Employers who collect fingerprints, face scans, or other biometric information such as retina or iris scans from employees or customers would be well-advised to ask permission and explain their purpose for collecting this data. If they don’t, they could be legally liable.
That’s in the wake of a relatively liberal interpretation of the Illinois Biometric Information Privacy Act (BIPA), which regulates the handling of biometric data, from the Illinois Supreme Court. The result of the ruling is that state-level lawsuits have greater latitude than those filed in federal court—but even suits dismissed at the federal level can sometimes be refiled in state court. The law remains in flux when it comes to what, exactly, constitutes biometric data. Photographs are not considered biometric identifiers, for example, but a software application that collects facial scans could be—and even federal courts have allowed for relatively broad interpretations on this front, mindful of the galloping pace of technological advances.

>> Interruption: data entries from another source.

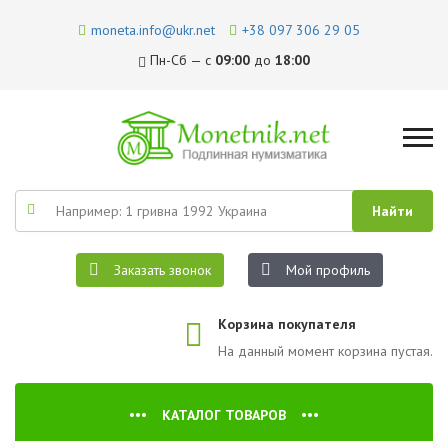
moneta.info@ukr.net
+38 097 306 29 05
Пн-Сб — с
09:00
до
18:00
Заказать звонок
Мой профиль
Корзина покупателя
На данный момент корзина пустая.
КАТАЛОГ ТОВАРОВ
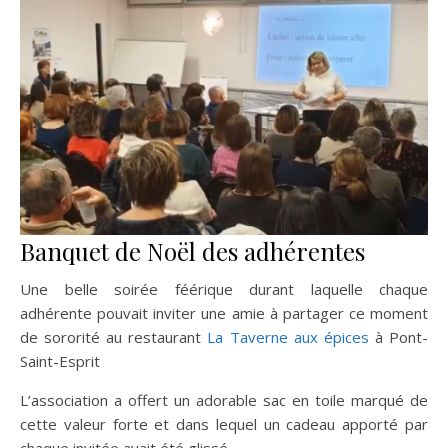
Banquet de Noël des adhérentes
Une belle soirée féérique durant laquelle chaque
adhérente pouvait inviter une amie à partager ce moment
de sororité au restaurant
La Taverne aux épices
à Pont-
Saint-Esprit
L’association a offert un adorable sac en toile marqué de
cette valeur forte et dans lequel un cadeau apporté par
chaque invitée avait été glissé …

The Illinois Supreme Court in January defined an aggrieved person as anyone whose information is collected without their consent or knowledge, even if they were not harmed in the process, in the case Rosenbach v. Six Flags Entertainment Corp. (2019 IL 123186), issued on January 25 of this year and previously detailed on this blog. This means employers are liable for $1,000 in damages for each negligent violations and $5,000 for each intentional violations. For example, if an employer fingerprints employees each day as they check in and out of the office, and does not notify employees of the collection and storage of these fingerprints, the business could be fined $2,000 per day per employee. Perhaps not surprisingly, at least 90 class-action lawsuits alleging violations of BIPA have been filed since January in Illinois state courts.
Plaintiffs have not fared as well in federal courts because at least some have required that employees prove an “injury-in-fact” under Article III of the U.S. Constitution. But others have ruled that a concrete injury can be established simply based on the employee unknowingly providing biometric data, or where the employer shared this information with a third party. But cases can be filed again in state courts, even when their federal counterparts determine that a plaintiff does not have standing, if they remand or dismiss without prejudice.

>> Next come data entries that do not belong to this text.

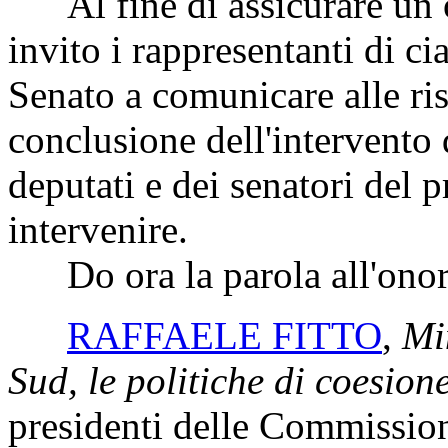
Al fine di assicurare un o
invito i rappresentanti di c
Senato a comunicare alle ris
conclusione dell'intervento 
deputati e dei senatori del
intervenire.
Do ora la parola all'onore
RAFFAELE FITTO
,
Min
Sud, le politiche di coesion
presidenti delle Commission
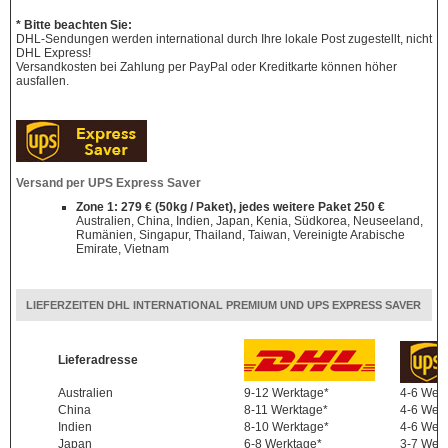
* Bitte beachten Sie:
DHL-Sendungen werden international durch Ihre lokale Post zugestellt, nicht
DHL Express!
Versandkosten bei Zahlung per PayPal oder Kreditkarte können höher
ausfallen.
Versand per UPS Express Saver
Zone 1: 279 € (50kg / Paket), jedes weitere Paket 250 €
Australien, China, Indien, Japan, Kenia, Südkorea, Neuseeland,
Rumänien, Singapur, Thailand, Taiwan, Vereinigte Arabische
Emirate, Vietnam
LIEFERZEITEN DHL INTERNATIONAL PREMIUM UND UPS EXPRESS SAVER
Lieferadresse
Australien
9-12 Werktage*
4-6 Wer
China
8-11 Werktage*
4-6 Wer
Indien
8-10 Werktage*
4-6 Wer
Japan
6-8 Werktage*
3-7 Wer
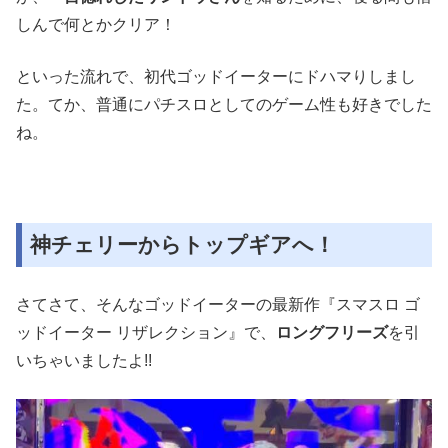
しんで何とかクリア！
といった流れで、初代ゴッドイーターにドハマりしまし
た。てか、普通にパチスロとしてのゲーム性も好きでした
ね。
神チェリーからトップギアへ！
さてさて、そんなゴッドイーターの最新作『スマスロ ゴ
ッドイーター リザレクション』で、
ロングフリーズ
を引
いちゃいましたよ!!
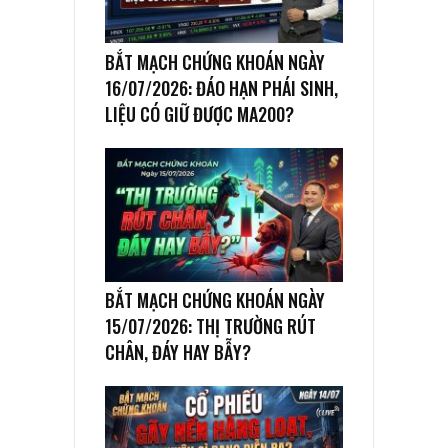
BẮT MẠCH CHỨNG KHOÁN NGÀY
16/07/2026: ĐÁO HẠN PHÁI SINH,
LIỆU CÓ GIỮ ĐƯỢC MA200?
BẮT MẠCH CHỨNG KHOÁN NGÀY
15/07/2026: THỊ TRƯỜNG RÚT
CHÂN, ĐÁY HAY BẪY?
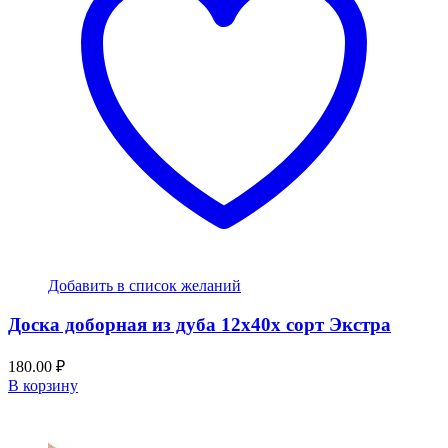
Добавить в список желаний
Доска доборная из дуба 12x40x сорт Экстра
180.00
₽
В корзину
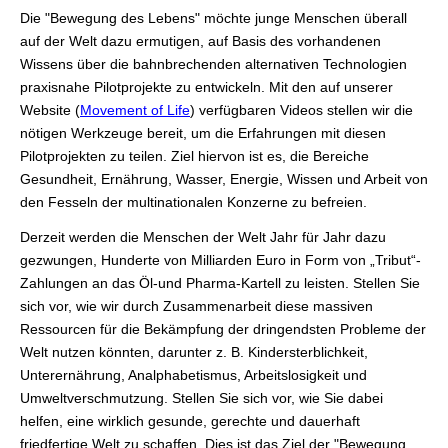
Die "Bewegung des Lebens" möchte junge Menschen überall
auf der Welt dazu ermutigen, auf Basis des vorhandenen
Wissens über die bahnbrechenden alternativen Technologien
praxisnahe Pilotprojekte zu entwickeln. Mit den auf unserer
Website (
Movement of Life
) verfügbaren Videos stellen wir die
nötigen Werkzeuge bereit, um die Erfahrungen mit diesen
Pilotprojekten zu teilen. Ziel hiervon ist es, die Bereiche
Gesundheit, Ernährung, Wasser, Energie, Wissen und Arbeit von
den Fesseln der multinationalen Konzerne zu befreien.
Derzeit werden die Menschen der Welt Jahr für Jahr dazu
gezwungen, Hunderte von Milliarden Euro in Form von „Tribut“-
Zahlungen an das Öl-und Pharma-Kartell zu leisten. Stellen Sie
sich vor, wie wir durch Zusammenarbeit diese massiven
Ressourcen für die Bekämpfung der dringendsten Probleme der
Welt nutzen könnten, darunter z. B. Kindersterblichkeit,
Unterernährung, Analphabetismus, Arbeitslosigkeit und
Umweltverschmutzung. Stellen Sie sich vor, wie Sie dabei
helfen, eine wirklich gesunde, gerechte und dauerhaft
friedfertige Welt zu schaffen. Dies ist das Ziel der "Bewegung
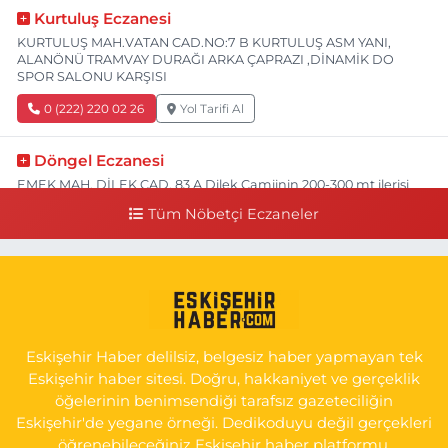
Kurtuluş Eczanesi
KURTULUŞ MAH.VATAN CAD.NO:7 B KURTULUŞ ASM YANI,
ALANÖNÜ TRAMVAY DURAĞI ARKA ÇAPRAZI ,DİNAMİK DO
SPOR SALONU KARŞISI
0 (222) 220 02 26
Yol Tarifi Al
Döngel Eczanesi
EMEK MAH. DİLEK CAD. 83 A Dilek Camiinin 200-300 mt ilerisi
bim markete kadar sol tarafı
Tüm Nöbetçi Eczaneler
0 (222) 250 11 88
Yol Tarifi Al
Tepeoğlu Eczanesi
İSTİKLAL MAH. ŞAİR FUZULİ CAD. NO:35 A HAVA HASTANESİ
KARŞI KÖŞESİ ŞAİR FUZULİ AİLE SAĞLIĞI MERKEZİ KARŞISI
Eskişehir Haber delilsiz, belgesiz haber yapmayan tek
0 (222) 230 11 31
Yol Tarifi Al
Eskişehir haber sitesi. Doğru, hakkaniyet ve gerçeklik
öğelerinin benimsendiği tarafsız gazeteciliğin
Eskişehir'de yegane örneği. Dedikoduyu değil gerçekleri
öğrenebileceğiniz Eskişehir haber platformu.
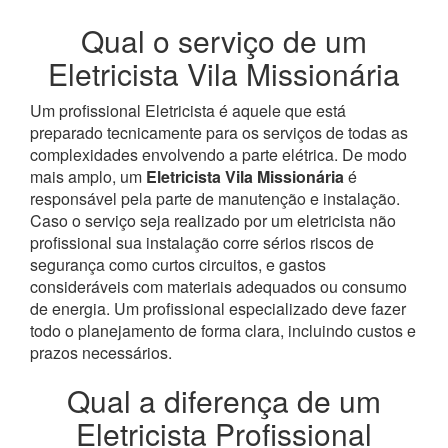
Qual o serviço de um
Eletricista Vila Missionária
Um profissional Eletricista é aquele que está
preparado tecnicamente para os serviços de todas as
complexidades envolvendo a parte elétrica. De modo
mais amplo, um
Eletricista Vila Missionária
é
responsável pela parte de manutenção e instalação.
Caso o serviço seja realizado por um eletricista não
profissional sua instalação corre sérios riscos de
segurança como curtos circuitos, e gastos
consideráveis com materiais adequados ou consumo
de energia. Um profissional especializado deve fazer
todo o planejamento de forma clara, incluindo custos e
prazos necessários.
Qual a diferença de um
Eletricista Profissional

With all this in mind, employers would be well advised to have a number of policies and procedures in place to ensure compliance with BIPA:
- Systematically protect employee data, ensuring you know how and when biometric data is collected, stored, utilized and destroyed. The BIPA language talks about a “reasonable standard of care” and “in a manner that is the same as or more protective than” other confidential or sensitive information. To parse what this means, exactly, and whether they’re currently in compliance, employers will need help from both an attorney and an IT professional.
- Make sure employees understand what biometric data is being collected and why, how it’s being used and where it’s being stored; this should be detailed in your employee handbook or an equivalent document.
- Establish policies on how long you will keep biometric data, when you will destroy it, and when you will feel its purpose has been achieved, keeping in mind that BIPA requires data to be junked within three years of an employee’s last contact with an employer.
- Obtain written consent from your employee for the collection, storage and use of their data. It’s best to do this at the outset, as a condition of employment.
Business owners should beware of the potential liabilities associated with using biometric data. Taking these precautions should allow your business to gain the security-related and other benefits of biometric data without becoming a defendant in the next class-action lawsuit.